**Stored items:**

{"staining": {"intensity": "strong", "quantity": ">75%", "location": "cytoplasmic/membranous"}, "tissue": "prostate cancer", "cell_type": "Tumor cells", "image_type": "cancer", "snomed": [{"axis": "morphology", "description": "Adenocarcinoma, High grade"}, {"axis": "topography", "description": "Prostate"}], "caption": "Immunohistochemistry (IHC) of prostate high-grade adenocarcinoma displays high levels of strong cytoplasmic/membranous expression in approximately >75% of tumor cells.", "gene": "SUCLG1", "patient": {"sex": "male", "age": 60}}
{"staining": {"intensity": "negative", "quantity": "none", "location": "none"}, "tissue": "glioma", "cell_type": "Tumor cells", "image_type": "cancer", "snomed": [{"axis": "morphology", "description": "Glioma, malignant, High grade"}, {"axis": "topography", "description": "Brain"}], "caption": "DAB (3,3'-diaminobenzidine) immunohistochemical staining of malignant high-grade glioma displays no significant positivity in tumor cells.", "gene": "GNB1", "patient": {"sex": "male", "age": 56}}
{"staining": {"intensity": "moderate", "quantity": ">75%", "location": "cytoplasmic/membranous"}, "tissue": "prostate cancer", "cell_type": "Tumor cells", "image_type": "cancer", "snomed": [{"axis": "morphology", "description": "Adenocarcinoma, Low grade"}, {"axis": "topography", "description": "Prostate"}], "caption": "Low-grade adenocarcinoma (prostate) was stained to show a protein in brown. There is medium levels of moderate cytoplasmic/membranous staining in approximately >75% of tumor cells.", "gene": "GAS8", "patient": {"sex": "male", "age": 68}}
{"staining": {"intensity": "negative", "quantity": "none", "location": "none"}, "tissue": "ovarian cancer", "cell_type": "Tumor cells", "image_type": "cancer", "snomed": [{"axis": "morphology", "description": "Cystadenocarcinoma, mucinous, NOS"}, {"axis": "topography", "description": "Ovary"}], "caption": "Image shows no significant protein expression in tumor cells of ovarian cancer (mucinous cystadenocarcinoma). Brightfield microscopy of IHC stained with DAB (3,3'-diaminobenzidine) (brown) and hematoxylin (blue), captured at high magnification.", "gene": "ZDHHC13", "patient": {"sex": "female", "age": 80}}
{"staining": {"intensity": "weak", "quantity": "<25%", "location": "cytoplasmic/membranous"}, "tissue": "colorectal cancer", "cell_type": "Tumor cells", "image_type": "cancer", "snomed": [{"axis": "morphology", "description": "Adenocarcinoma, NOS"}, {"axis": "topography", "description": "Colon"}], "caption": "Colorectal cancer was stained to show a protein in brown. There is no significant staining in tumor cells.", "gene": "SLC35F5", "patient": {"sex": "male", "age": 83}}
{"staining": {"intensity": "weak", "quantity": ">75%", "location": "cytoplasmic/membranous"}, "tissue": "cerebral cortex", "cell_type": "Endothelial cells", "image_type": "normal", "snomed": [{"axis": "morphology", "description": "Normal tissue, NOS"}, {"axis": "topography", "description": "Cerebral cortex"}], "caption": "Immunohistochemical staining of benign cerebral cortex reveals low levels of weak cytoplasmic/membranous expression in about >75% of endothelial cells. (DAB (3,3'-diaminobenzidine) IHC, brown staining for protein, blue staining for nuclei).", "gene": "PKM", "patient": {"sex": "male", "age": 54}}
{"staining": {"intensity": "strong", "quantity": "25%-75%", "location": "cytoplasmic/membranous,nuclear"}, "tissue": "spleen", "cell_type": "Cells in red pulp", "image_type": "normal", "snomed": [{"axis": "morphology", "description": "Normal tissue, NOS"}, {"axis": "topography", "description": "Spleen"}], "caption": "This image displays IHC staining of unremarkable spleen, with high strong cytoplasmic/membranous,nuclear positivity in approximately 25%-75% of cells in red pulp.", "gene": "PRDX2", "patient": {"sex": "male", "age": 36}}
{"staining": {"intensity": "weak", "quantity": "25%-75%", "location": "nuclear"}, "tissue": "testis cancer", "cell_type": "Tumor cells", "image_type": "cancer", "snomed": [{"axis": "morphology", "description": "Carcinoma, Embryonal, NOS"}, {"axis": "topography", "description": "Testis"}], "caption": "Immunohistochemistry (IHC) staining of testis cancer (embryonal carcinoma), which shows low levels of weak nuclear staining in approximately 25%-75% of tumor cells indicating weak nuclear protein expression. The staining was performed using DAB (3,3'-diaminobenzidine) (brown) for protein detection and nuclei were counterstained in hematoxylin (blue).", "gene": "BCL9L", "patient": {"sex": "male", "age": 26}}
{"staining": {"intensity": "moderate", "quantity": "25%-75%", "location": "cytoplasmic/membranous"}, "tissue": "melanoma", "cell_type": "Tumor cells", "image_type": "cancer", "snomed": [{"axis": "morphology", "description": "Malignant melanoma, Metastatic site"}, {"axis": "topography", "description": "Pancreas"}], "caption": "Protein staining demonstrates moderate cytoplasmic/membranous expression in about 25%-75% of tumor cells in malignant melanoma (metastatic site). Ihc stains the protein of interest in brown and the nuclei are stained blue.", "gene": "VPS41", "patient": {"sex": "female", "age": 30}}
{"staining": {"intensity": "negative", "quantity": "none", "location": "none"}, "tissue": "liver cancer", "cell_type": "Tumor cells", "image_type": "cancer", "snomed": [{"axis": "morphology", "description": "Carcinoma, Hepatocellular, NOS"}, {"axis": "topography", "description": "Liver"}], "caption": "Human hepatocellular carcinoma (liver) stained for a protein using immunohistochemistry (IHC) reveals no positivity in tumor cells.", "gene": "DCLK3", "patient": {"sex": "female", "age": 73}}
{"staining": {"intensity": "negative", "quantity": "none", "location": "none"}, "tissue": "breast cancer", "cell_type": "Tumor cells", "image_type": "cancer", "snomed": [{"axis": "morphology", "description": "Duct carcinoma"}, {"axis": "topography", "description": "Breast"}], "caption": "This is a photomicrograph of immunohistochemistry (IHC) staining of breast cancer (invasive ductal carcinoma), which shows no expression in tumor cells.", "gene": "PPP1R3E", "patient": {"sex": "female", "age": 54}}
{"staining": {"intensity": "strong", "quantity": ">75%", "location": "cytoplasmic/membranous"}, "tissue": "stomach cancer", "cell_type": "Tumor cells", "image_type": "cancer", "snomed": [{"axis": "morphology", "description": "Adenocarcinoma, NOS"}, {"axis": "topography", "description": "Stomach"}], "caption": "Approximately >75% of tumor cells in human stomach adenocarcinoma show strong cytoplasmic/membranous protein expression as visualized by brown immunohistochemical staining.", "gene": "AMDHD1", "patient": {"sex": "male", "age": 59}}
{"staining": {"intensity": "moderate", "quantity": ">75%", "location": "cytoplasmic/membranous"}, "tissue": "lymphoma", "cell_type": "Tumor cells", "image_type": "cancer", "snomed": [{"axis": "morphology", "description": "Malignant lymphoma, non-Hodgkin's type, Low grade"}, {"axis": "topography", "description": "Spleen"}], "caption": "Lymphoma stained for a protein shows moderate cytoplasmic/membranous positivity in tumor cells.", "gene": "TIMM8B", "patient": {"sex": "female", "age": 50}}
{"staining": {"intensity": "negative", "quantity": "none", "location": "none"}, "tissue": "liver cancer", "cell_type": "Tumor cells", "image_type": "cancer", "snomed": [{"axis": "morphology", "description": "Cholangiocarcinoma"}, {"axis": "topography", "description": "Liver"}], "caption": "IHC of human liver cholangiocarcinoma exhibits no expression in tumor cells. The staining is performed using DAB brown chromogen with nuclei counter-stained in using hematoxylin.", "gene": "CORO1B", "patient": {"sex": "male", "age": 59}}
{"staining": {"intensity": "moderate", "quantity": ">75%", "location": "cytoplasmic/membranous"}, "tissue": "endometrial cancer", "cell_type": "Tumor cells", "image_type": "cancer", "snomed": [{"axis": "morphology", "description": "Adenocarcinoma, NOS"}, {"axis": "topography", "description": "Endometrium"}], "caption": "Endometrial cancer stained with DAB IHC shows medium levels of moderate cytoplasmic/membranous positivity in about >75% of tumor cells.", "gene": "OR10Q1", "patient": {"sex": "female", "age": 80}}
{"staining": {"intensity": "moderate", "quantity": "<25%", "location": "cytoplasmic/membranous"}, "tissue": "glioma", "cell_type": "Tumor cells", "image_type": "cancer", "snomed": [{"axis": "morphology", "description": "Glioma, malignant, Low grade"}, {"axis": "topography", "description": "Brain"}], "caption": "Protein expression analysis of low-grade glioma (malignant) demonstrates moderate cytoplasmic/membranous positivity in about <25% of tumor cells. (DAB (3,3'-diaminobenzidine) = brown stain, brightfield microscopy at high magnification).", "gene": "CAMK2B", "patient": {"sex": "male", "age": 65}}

**WHAT NEEDS TO BE DONE:** Your reply is to repeat, unchanged, the lines above running from the one with "cancer was stained" up to and including the one with "image displays IHC".

**RESPONSE BELOW:**
{"staining": {"intensity": "weak", "quantity": "<25%", "location": "cytoplasmic/membranous"}, "tissue": "colorectal cancer", "cell_type": "Tumor cells", "image_type": "cancer", "snomed": [{"axis": "morphology", "description": "Adenocarcinoma, NOS"}, {"axis": "topography", "description": "Colon"}], "caption": "Colorectal cancer was stained to show a protein in brown. There is no significant staining in tumor cells.", "gene": "SLC35F5", "patient": {"sex": "male", "age": 83}}
{"staining": {"intensity": "weak", "quantity": ">75%", "location": "cytoplasmic/membranous"}, "tissue": "cerebral cortex", "cell_type": "Endothelial cells", "image_type": "normal", "snomed": [{"axis": "morphology", "description": "Normal tissue, NOS"}, {"axis": "topography", "description": "Cerebral cortex"}], "caption": "Immunohistochemical staining of benign cerebral cortex reveals low levels of weak cytoplasmic/membranous expression in about >75% of endothelial cells. (DAB (3,3'-diaminobenzidine) IHC, brown staining for protein, blue staining for nuclei).", "gene": "PKM", "patient": {"sex": "male", "age": 54}}
{"staining": {"intensity": "strong", "quantity": "25%-75%", "location": "cytoplasmic/membranous,nuclear"}, "tissue": "spleen", "cell_type": "Cells in red pulp", "image_type": "normal", "snomed": [{"axis": "morphology", "description": "Normal tissue, NOS"}, {"axis": "topography", "description": "Spleen"}], "caption": "This image displays IHC staining of unremarkable spleen, with high strong cytoplasmic/membranous,nuclear positivity in approximately 25%-75% of cells in red pulp.", "gene": "PRDX2", "patient": {"sex": "male", "age": 36}}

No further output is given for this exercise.